When Nigerian youth shout the line "Why everybody come dey para, para, para, para for me" at protests, it is an act of collective rebellion and rage, giving flight to our anger against the police officers that profile young people, the bureaucracy that enables them, and a government that appears lethargic.

Some songs demand widespread attention from the first moments they unfurl themselves on the world. Such music are the type to jerk at people's reserves, wearing down defenses with an omnipresent footprint at all the places where music can be shared and enjoyed, in private or in communion; doubly so in the middle of an uncommonly hot year and the forced distancing of an aggressive pandemic that has altered the dynamics of living itself. Davido's "FEM" has never pretended to not be this sort of song. From the first day of its release, it has reveled in its existence as the type of music to escape to when the overbearing isolation of lockdown presses too heavily. An exorcism of ennui, a sing-along, or a party starter, "FEM" was made to fit whatever you wanted it to be.

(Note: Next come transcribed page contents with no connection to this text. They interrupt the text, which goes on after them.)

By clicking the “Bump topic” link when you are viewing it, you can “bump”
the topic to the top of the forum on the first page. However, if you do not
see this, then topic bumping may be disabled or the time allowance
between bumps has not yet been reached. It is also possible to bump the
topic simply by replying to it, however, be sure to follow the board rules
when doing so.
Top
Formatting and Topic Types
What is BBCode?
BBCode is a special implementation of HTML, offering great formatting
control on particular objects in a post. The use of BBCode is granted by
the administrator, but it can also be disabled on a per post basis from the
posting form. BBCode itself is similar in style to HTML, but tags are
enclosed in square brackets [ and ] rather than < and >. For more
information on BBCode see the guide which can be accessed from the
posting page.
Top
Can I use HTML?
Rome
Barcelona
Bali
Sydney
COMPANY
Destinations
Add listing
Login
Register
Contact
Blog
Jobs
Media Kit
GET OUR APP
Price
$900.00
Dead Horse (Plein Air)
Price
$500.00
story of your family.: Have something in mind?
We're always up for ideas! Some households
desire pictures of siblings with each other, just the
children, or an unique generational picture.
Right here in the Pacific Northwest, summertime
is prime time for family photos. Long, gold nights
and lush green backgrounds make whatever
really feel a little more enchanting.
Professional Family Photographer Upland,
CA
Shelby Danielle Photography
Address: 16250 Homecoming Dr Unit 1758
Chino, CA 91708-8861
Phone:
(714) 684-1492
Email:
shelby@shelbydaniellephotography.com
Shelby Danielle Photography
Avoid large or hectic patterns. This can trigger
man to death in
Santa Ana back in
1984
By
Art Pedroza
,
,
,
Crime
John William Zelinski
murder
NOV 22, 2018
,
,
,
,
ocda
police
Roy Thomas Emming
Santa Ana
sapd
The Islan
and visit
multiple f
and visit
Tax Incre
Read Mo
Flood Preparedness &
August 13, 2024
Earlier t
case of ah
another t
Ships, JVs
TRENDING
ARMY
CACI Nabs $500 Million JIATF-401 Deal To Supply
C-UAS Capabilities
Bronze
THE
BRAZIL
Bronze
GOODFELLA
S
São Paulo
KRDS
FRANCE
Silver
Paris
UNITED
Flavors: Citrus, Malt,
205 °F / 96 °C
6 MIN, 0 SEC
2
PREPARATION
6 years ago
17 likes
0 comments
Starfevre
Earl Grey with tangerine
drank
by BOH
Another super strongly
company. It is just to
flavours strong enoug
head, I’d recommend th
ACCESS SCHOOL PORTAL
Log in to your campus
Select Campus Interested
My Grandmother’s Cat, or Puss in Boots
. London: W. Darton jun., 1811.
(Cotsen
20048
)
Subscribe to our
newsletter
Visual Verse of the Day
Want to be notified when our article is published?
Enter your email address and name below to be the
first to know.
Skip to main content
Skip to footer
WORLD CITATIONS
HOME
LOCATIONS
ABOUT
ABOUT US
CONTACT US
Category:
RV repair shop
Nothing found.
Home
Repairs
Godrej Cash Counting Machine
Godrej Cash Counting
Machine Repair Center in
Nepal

However, in the weeks since its release, the song has come to serve another purpose altogether. As young Nigerians have poured out into the streets across the country to protest against the brutality of the Federal Special Anti-Robbery Squad, known as SARS, "FEM" has kept playing with the vigour of a generational protest anthem. From Lagos to Abia to Benin and Abuja, video clips have flooded the Internet of people singing word-for-word to Davido's summer jam as they engage in peaceful protests. In one video, recorded at Alausa, outside the Lagos State Government House, youths break into an impromptu rendition of the song when the governor of the state, Babajide Sanwo-Olu, tried addressing them; chants of "O boy you don dey talk too much" rent through the air, serving as proof of their dissatisfaction with his response to their demands—and the extortionist status quo.